Critiques and Suggestions
- The functionality of backpropagation process which can be a positive point of the study is not described enough comparing to the existing methods.
- The main study is on wavelet decomposition while the reason of using Haar as mother wavelet and the number of decomposition levels selection has not been described and are just mentioned as a future study!
- At the beginning, the study mentions that the pooling method is not under attention as it should be. In the end, results show that choosing the pooling method depends on the dataset and they mention trial and test as a reasonable approach to choose the pooling method. In my point of view, the authors have not really been focused on providing a pooling method which can help the current conditions to be improved effectively. At least, trying to extract a better pattern for relating results to the dataset structure could be so helpful.
- Average pooling origins which are mentioned as the main pooling algorithm to compare with, is not even referenced in the introduction.
- Combination of the wavelet, Max and Average pooling can be an interesting option to investigate more on this topic; both in a row(Max/Avg after wavelet pooling) and combined like mix pooling option.
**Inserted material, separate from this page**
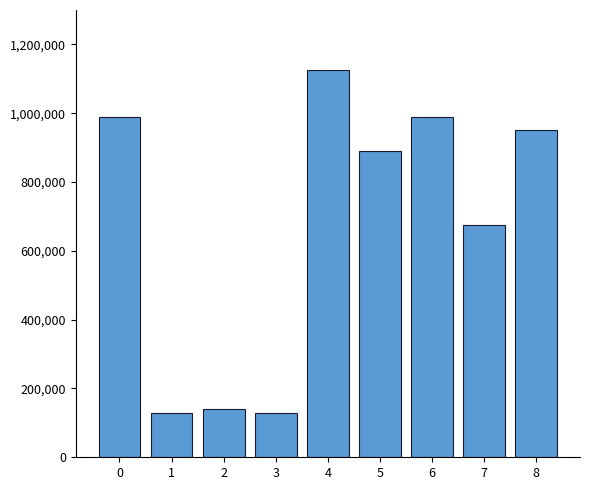

How many data points are less than 889278?

4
- While the current datasets express the performance of the proposed method in an appropriate way, it could be a good idea to evaluate the method using some larger datasets. Maybe it helps to understand whether the size of a dataset can affect the overfitting behavior of max pooling which is mentioned in the paper.
- Adding asymptotic notations to the computational complexity of the proposed algorithm would be meaningful, particularly since the given results are for a single/fixed input size (one image in forward propagation) and consequently are not generalizable.
- They could have considered comparing against Fast Fourier Transform (FFT). Including a non wavelet form seems to be an obvious candidate for comparison
- If they went beyond the 2x2 pooling window this would have further supported their method
- ([[1]]) The experiments are largely conducted with very small scale datasets. As a result, I am not sure if they are representative enough to show the performance difference between different pooling methods.
- ([[2]]) No comparison to non-wavelet methods. For example, one obvious comparison would have been to look at using a DCT or FFT transform where the output would discard high-frequency components (this can get very close to the wavelet idea!).
References
Williams, Travis, and Robert Li. "Wavelet Pooling for Convolutional Neural Networks." (2018).
Hilton, Michael L., Björn D. Jawerth, and Ayan Sengupta. "Compressing still and moving images with wavelets." Multimedia systems 2.5 (1994): 218-227.
Revisions
- Two reviewers really liked the paper and one of them called it in the top 15% papers in the conference which supports the novelty and potential of the idea. One other reviewer, however, believed that this was not good enough to be accepted and the main reason for rejection was the linearity nature of wavelet(which was not convincingly described).
- The main concern of two of the reviewers has been the size of the datasets that have been used to test the method and the authors have mentioned future works concerning bigger datasets to test the method.
- The computational cost section had not been included in the paper initially and was added after one of the reviewer's concern. So, the other reviewers have not been curious about this and unfortunately, there is no comment on that from them. However, the description on the non-efficient implementation seemed to be satisfactory to the reviewer which resulted in being accepted.
At the end, if you are interested in implementing the method, they are willing to share their code but after making it efficient. So, maybe there will be another paper regarding less computational cost on larger datasets with a publishable code.